Leonard Bernstein était capable de diriger ses musiciens uniquement par le regard

Un autre élément rapproche les orchestres et les entreprises : la hiérarchie pyramidale. Le chef d’orchestre est en haut, les premiers violons sont juste en dessous. On serait d’ailleurs tenté de se demander si certains instruments peuvent être valorisés au détriment d’autres. Cela dépendrait en fait des chefs. Bernstein avait par exemple interrompu une répétition parce que le percussionniste, qui jouait la partie de triangle au fond de l’orchestre, ne la jouait pas assez convenablement selon lui. Il avait donc pris un quart d’heure pour expliquer à son musicien comment jouer de son instrument.

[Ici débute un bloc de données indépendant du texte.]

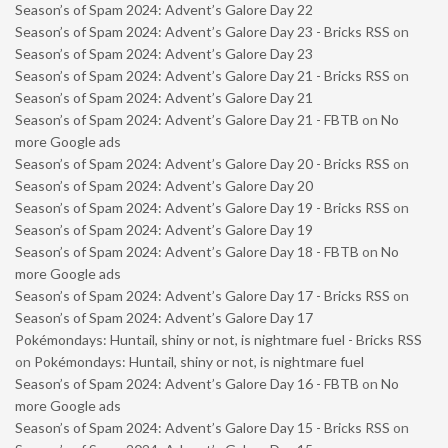
Season’s of Spam 2024: Advent’s Galore Day 22
Season’s of Spam 2024: Advent’s Galore Day 23 - Bricks RSS
on
Season’s of Spam 2024: Advent’s Galore Day 23
Season’s of Spam 2024: Advent’s Galore Day 21 - Bricks RSS
on
Season’s of Spam 2024: Advent’s Galore Day 21
Season’s of Spam 2024: Advent’s Galore Day 21 - FBTB
on
No
more Google ads
Season’s of Spam 2024: Advent’s Galore Day 20 - Bricks RSS
on
Season’s of Spam 2024: Advent’s Galore Day 20
Season’s of Spam 2024: Advent’s Galore Day 19 - Bricks RSS
on
Season’s of Spam 2024: Advent’s Galore Day 19
Season’s of Spam 2024: Advent’s Galore Day 18 - FBTB
on
No
more Google ads
Season’s of Spam 2024: Advent’s Galore Day 17 - Bricks RSS
on
Season’s of Spam 2024: Advent’s Galore Day 17
Pokémondays: Huntail, shiny or not, is nightmare fuel - Bricks RSS
on
Pokémondays: Huntail, shiny or not, is nightmare fuel
Season’s of Spam 2024: Advent’s Galore Day 16 - FBTB
on
No
more Google ads
Season’s of Spam 2024: Advent’s Galore Day 15 - Bricks RSS
on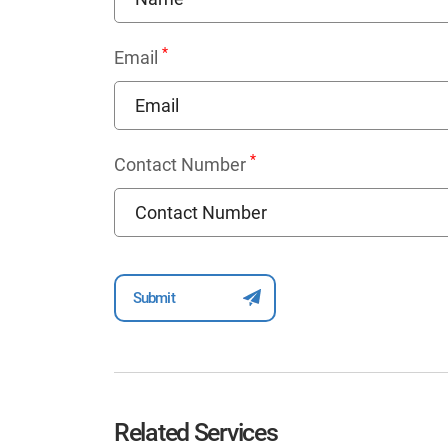
*
Email
*
Contact Number
Related Services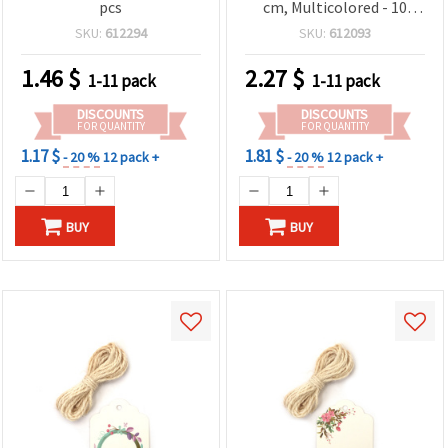
pcs
cm, Multicolored - 10
sheets
SKU:
612294
SKU:
612093
1.46
$
2.27
$
1-11 pack
1-11 pack
DISCOUNTS
DISCOUNTS
FOR QUANTITY
FOR QUANTITY
1.17 $
1.81 $
- 20 %
12 pack +
- 20 %
12 pack +
BUY
BUY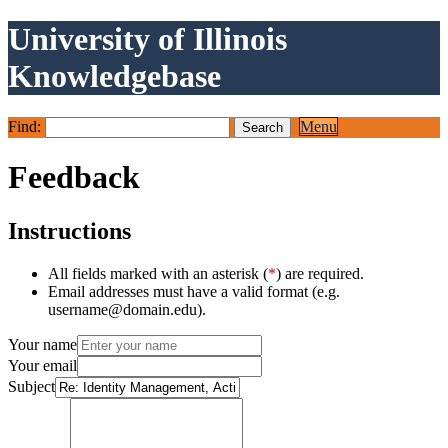
University of Illinois
Knowledgebase
Find:
Menu
Feedback
Instructions
All fields marked with an asterisk (
*
) are required.
Email addresses must have a valid format (e.g.
username@domain.edu).
Your name
Your email
Subject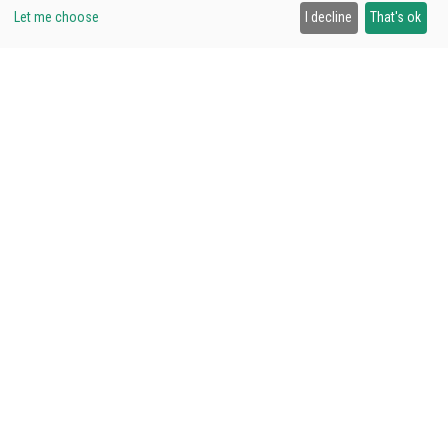
58,00€
Let me choose
I decline
That's ok
VISIT US
Avda. Arraona 117, 08210, Barberà del Vallès
Schedule:
Monday to Friday from
9:00 to 18:00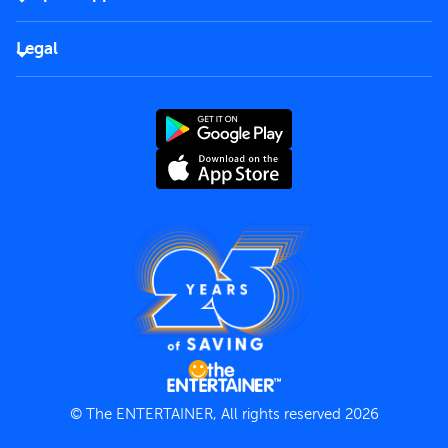
Corporate
FAQs
Careers
Legal
Rules of use
End User License Agreement
Contact us
Terms and Conditions
Privacy Policy
© The ENTERTAINER, All rights reserved 2026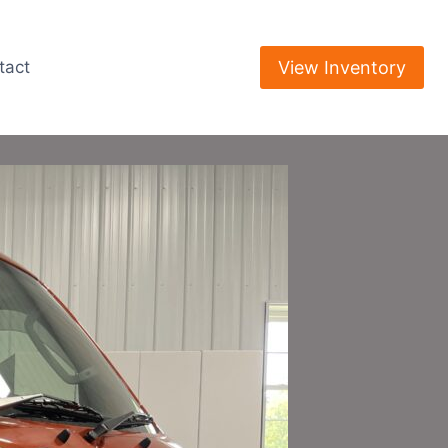
View Inventory
tact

Cédric Segond-Genovesi se dit d’ailleurs partagé quant à cette expérience : « c’est formidable qu’un chef comme Bernstein prenne du temps pour s’intéresser à la partie du triangle et en même temps, ce musicien a passé un quart d’heure à se faire humilier par son chef qui lui explique comment jouer de son instrument, c’est aussi extrêmement gênant ». Mais la communication est primordiale, souligne le musicologue : « on doit faire passer aux musiciens ce que l’on a envie d’entendre et de se connecter à eux par la direction. C’est en fait une grande leçon de théâtre que d’être un grand chef ». D’ailleurs, si l’on observe de plus près le chef d’orchestre, on remarquera que sa main droite est consacrée à la pulsation et à la battue tandis que la main gauche sera, « celle du cœur et de l’expression avec le legato et ce que l’on a envie d’entendre ». Cette main gauche est la véritable source de communication avec l’orchestre en somme. Bernstein, si on lui pardonne son écart avec le triangle, allait même au-delà puisqu’il était capable de diriger son orchestre uniquement par le regard. Preuve de l’excellent sens communicationnel de ce chef.